⟨

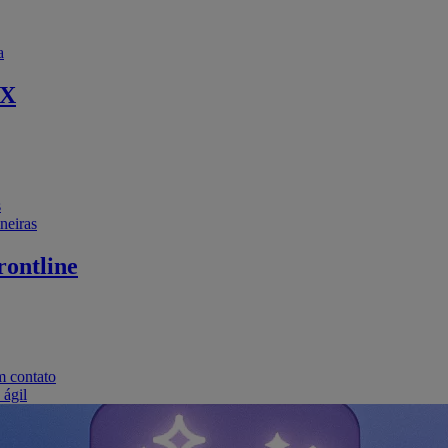
a
EX
s
neiras
ontline
m contato
 ágil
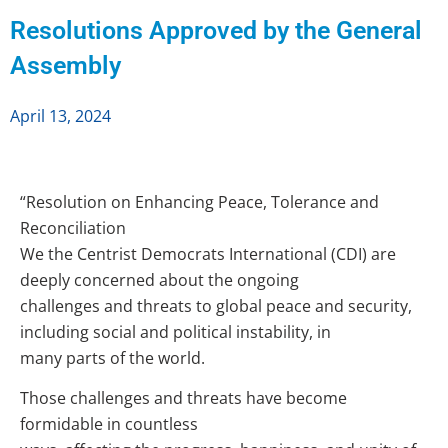
Resolutions Approved by the General
Assembly
April 13, 2024
“Resolution on Enhancing Peace, Tolerance and
Reconciliation
We the Centrist Democrats International (CDI) are
deeply concerned about the ongoing
challenges and threats to global peace and security,
including social and political instability, in
many parts of the world.
Those challenges and threats have become
formidable in countless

⟩

*Requirement:*
Copy every line above exactly, leaving no picture in the copy.

*Task response:*
a
EX
s
neiras
ontline
m contato
 ágil
Resolutions Approved by the General
Assembly
April 13, 2024
“Resolution on Enhancing Peace, Tolerance and
Reconciliation
We the Centrist Democrats International (CDI) are
deeply concerned about the ongoing
challenges and threats to global peace and security,
including social and political instability, in
many parts of the world.
Those challenges and threats have become
formidable in countless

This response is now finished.